▶ _EXCERPTED RECORDS_

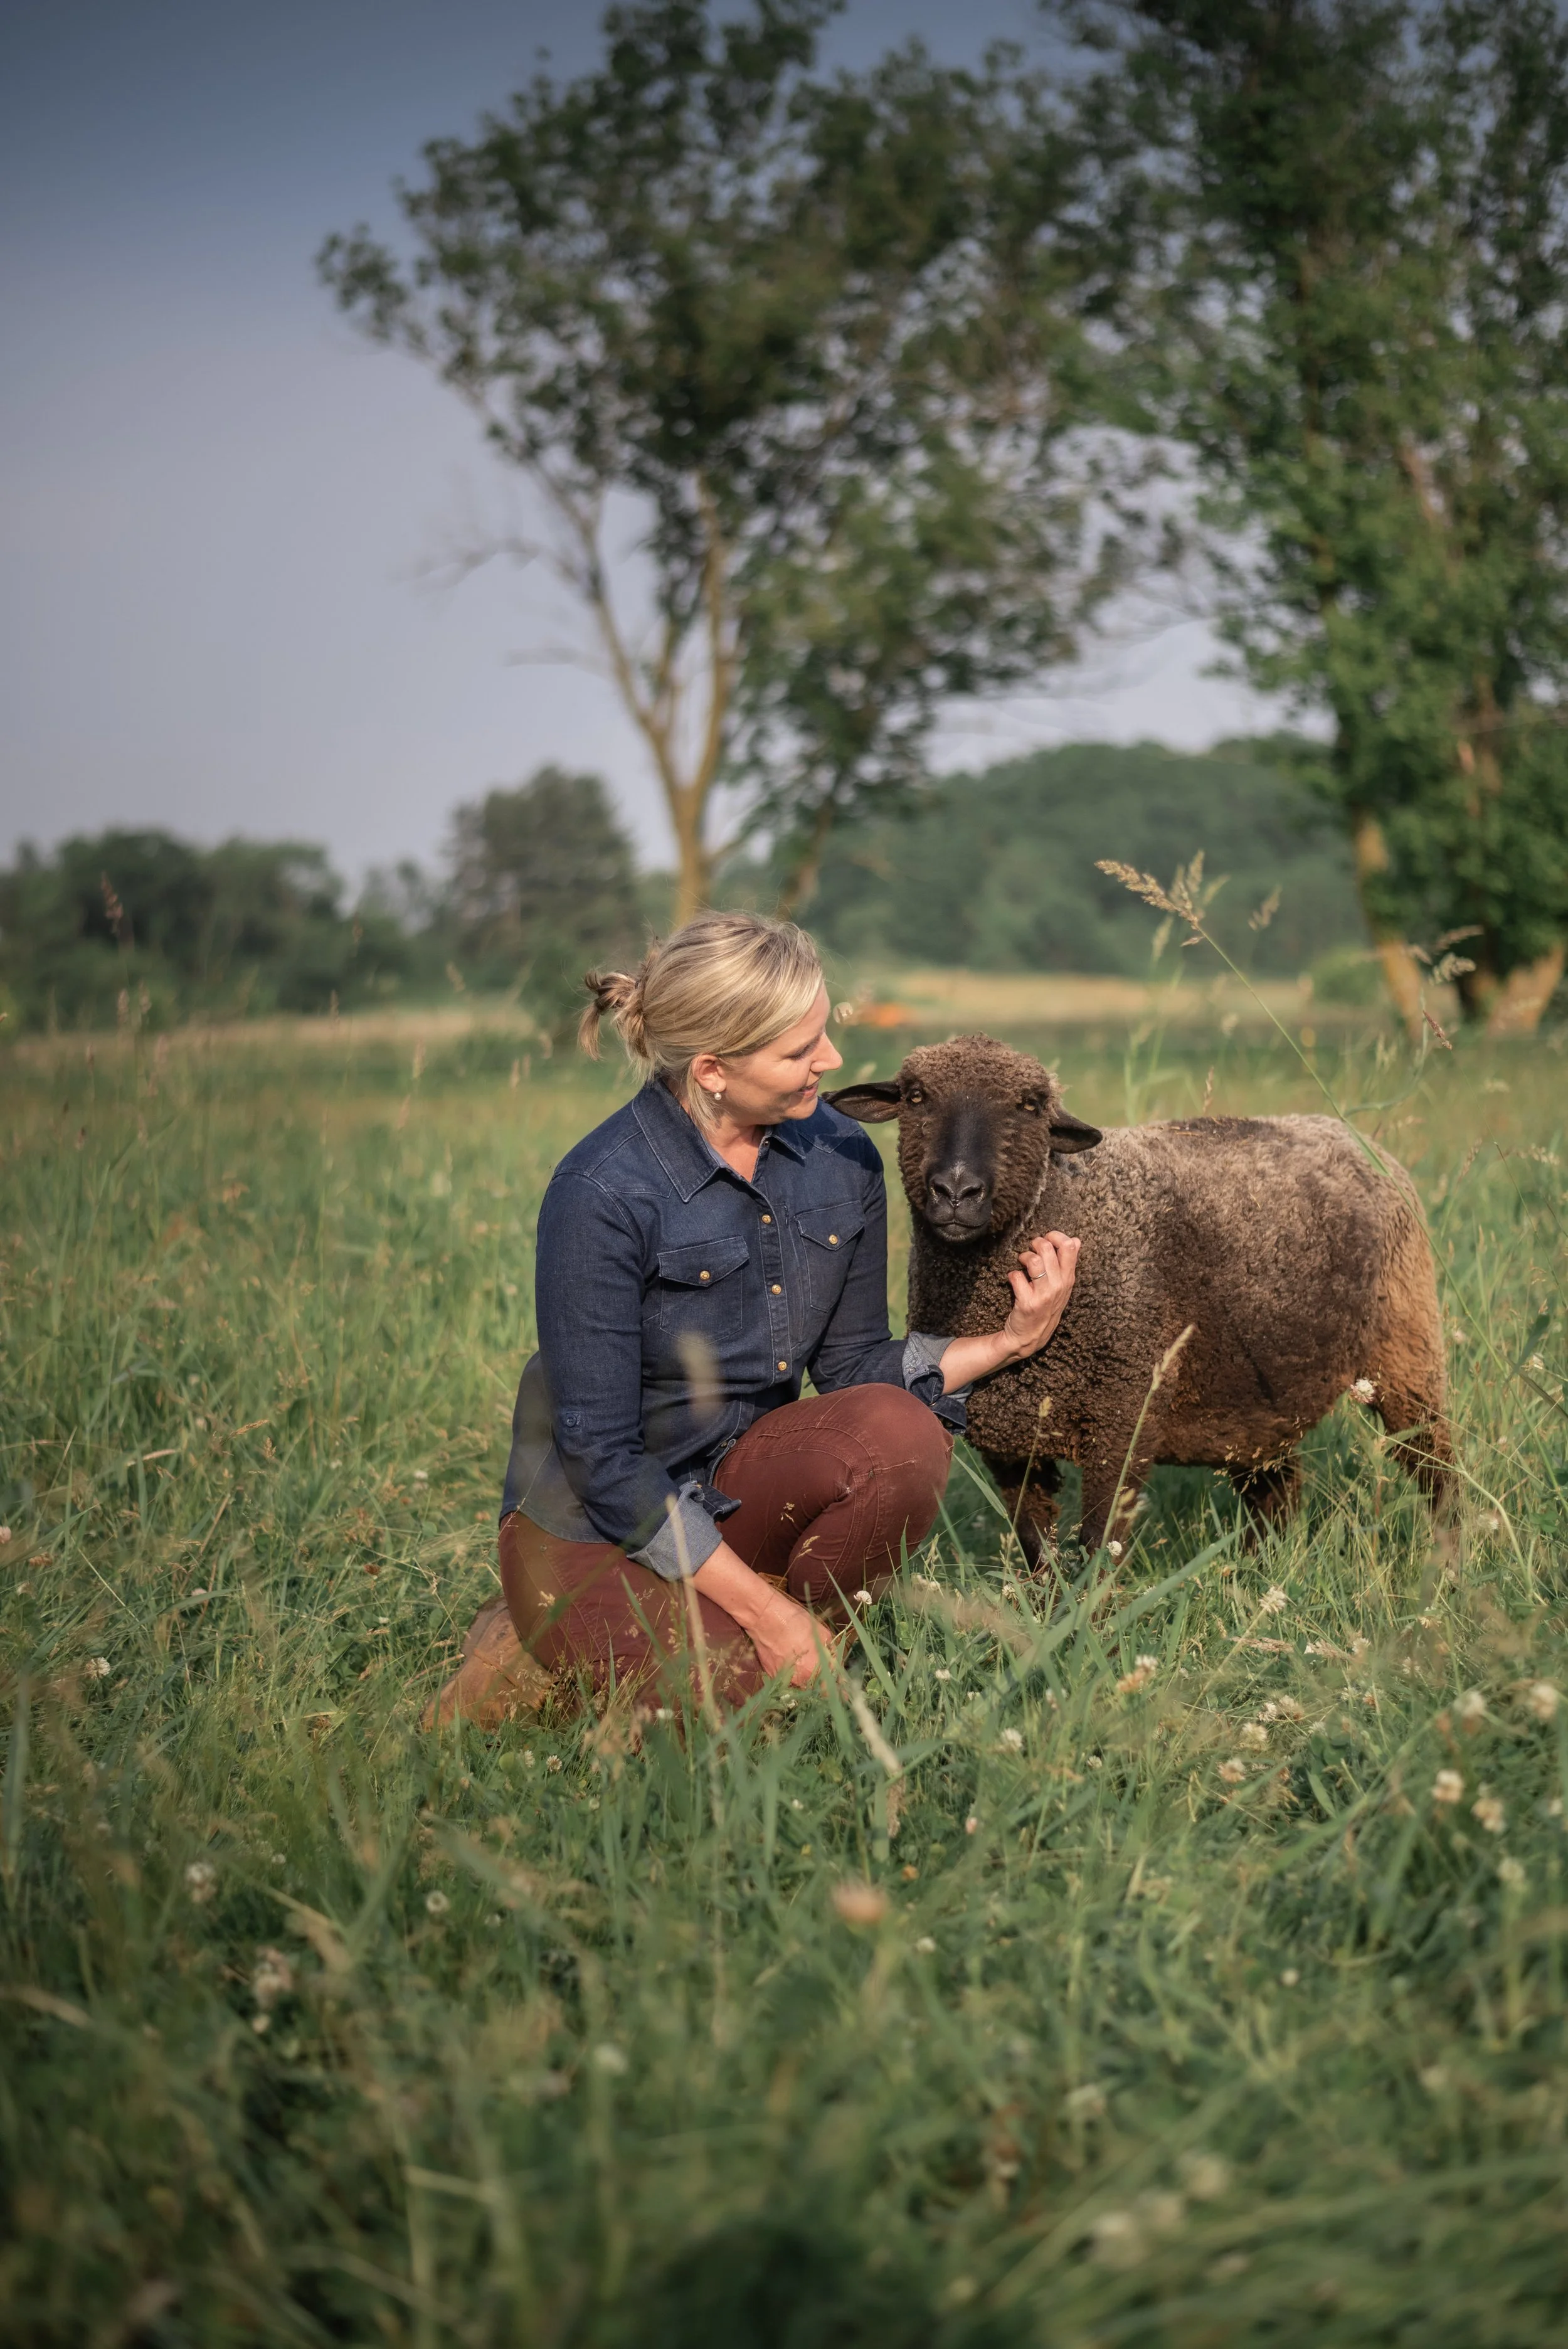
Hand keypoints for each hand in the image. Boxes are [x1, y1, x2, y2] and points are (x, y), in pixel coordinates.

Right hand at [692, 1542, 838, 1687]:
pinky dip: (793, 1675)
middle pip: (816, 1691)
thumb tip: (838, 1667)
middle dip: (823, 1685)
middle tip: (827, 1675)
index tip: (846, 1694)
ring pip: (801, 1687)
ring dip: (807, 1681)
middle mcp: (800, 1680)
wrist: (765, 1617)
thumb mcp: (822, 1633)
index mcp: (815, 1671)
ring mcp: (784, 1680)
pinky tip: (793, 1661)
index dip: (840, 1693)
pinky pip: (787, 1681)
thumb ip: (833, 1654)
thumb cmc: (796, 1621)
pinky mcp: (772, 1676)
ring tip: (807, 1666)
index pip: (832, 1691)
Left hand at [936, 1231, 1080, 1392]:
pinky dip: (1012, 1275)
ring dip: (1024, 1257)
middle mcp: (1059, 1286)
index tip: (1047, 1238)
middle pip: (1048, 1249)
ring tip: (1022, 1263)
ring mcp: (1044, 1295)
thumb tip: (1076, 1240)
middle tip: (1031, 1249)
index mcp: (1068, 1280)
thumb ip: (1068, 1264)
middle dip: (1035, 1243)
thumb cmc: (1045, 1309)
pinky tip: (1014, 1280)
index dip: (1055, 1236)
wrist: (1029, 1338)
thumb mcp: (1062, 1288)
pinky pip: (1017, 1277)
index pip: (1069, 1247)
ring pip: (1034, 1261)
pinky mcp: (1028, 1303)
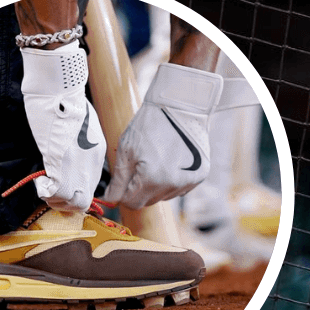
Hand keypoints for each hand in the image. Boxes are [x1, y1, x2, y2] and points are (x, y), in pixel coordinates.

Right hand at [20, 41, 105, 211]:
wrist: (61, 91)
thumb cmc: (66, 103)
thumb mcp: (80, 128)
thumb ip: (78, 146)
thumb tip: (67, 156)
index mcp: (95, 155)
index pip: (89, 189)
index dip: (73, 195)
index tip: (59, 189)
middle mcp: (90, 165)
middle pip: (81, 201)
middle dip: (64, 202)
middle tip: (50, 192)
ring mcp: (76, 165)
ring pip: (69, 201)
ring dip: (53, 198)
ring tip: (44, 186)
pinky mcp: (60, 163)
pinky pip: (55, 192)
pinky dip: (45, 191)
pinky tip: (39, 181)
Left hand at [104, 62, 222, 208]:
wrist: (181, 106)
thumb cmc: (150, 125)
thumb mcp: (126, 151)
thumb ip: (118, 180)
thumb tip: (110, 199)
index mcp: (151, 179)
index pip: (131, 203)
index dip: (122, 194)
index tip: (120, 183)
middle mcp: (172, 184)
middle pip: (147, 202)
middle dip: (138, 190)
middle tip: (136, 168)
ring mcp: (188, 181)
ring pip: (163, 197)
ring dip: (154, 186)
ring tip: (154, 161)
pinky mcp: (200, 175)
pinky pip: (178, 189)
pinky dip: (170, 181)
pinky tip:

▶ _YOUR ASSIGNMENT_
Transcribe the lines above exactly, setting aside any picture among them.

▶ _FINAL ANSWER_
Hand keypoints for each hand in the image. Boxes are [x1, y1, x2, y2] and points are (x, y), in pixel coordinates.

Right hand at [692, 1542, 838, 1687]:
pinky dip: (793, 1675)
middle pip: (816, 1691)
thumb tip: (838, 1667)
middle dip: (823, 1685)
middle tip: (827, 1675)
index tip: (846, 1694)
ring pip: (801, 1687)
ring dip: (807, 1681)
middle mcp: (800, 1680)
wrist: (765, 1617)
thumb mcp: (822, 1633)
index mcp: (815, 1671)
ring mcp: (784, 1680)
pinky tip: (793, 1661)
index dip: (840, 1693)
pinky pip: (787, 1681)
thumb ip: (833, 1654)
thumb cmc: (796, 1621)
pinky mcp: (772, 1676)
ring tip: (807, 1666)
index pip: (832, 1691)
Left hand at [936, 1231, 1080, 1392]:
pinky dip: (1012, 1275)
ring dip: (1024, 1257)
middle mcp: (1059, 1286)
index tip: (1047, 1238)
middle pip: (1048, 1249)
ring tip: (1022, 1263)
ring mcp: (1044, 1295)
thumb tip: (1076, 1240)
middle tip: (1031, 1249)
index mcp: (1068, 1280)
thumb ip: (1068, 1264)
middle dip: (1035, 1243)
thumb cmc: (1045, 1309)
pinky tip: (1014, 1280)
index dip: (1055, 1236)
wrist: (1029, 1338)
thumb mcp: (1062, 1288)
pinky pip: (1017, 1277)
index pip: (1069, 1247)
ring pip: (1034, 1261)
pinky mcp: (1028, 1303)
Hand keypoints for each hand in the image. Boxes are [x1, y1, x2, y2] and points are (x, y), in pixel coordinates.

Right hand at [20, 41, 105, 211]:
wrist: (61, 91)
thumb cmc: (66, 103)
thumb mcp: (80, 128)
thumb ip: (78, 146)
thumb tip: (67, 156)
index mcp: (95, 155)
index pip: (89, 189)
index dip: (73, 195)
index tip: (59, 189)
middle mcp: (90, 165)
middle pip: (81, 201)
middle dip: (64, 202)
middle tip: (50, 192)
ring mcp: (76, 165)
ring pip: (69, 201)
ring dip: (53, 198)
ring tip: (44, 186)
pinky mcp: (60, 163)
pinky pip: (55, 192)
pinky dip: (45, 191)
pinky tip: (39, 181)
Left hand at [104, 62, 222, 208]:
wrist: (181, 106)
thumb cmc: (150, 125)
thumb mcp: (126, 151)
thumb ip: (118, 180)
thumb tip: (110, 199)
index mcp: (151, 179)
index pip: (131, 203)
index dip: (122, 194)
index tip: (120, 183)
middle mcp: (172, 184)
middle pip: (147, 202)
middle dip: (138, 190)
middle tip: (136, 168)
ring mcp: (188, 181)
ring pip: (163, 197)
ring dip: (154, 186)
ring tip: (154, 161)
pinky mcp: (200, 175)
pinky pip: (178, 189)
pinky dip: (170, 181)
pinky tip:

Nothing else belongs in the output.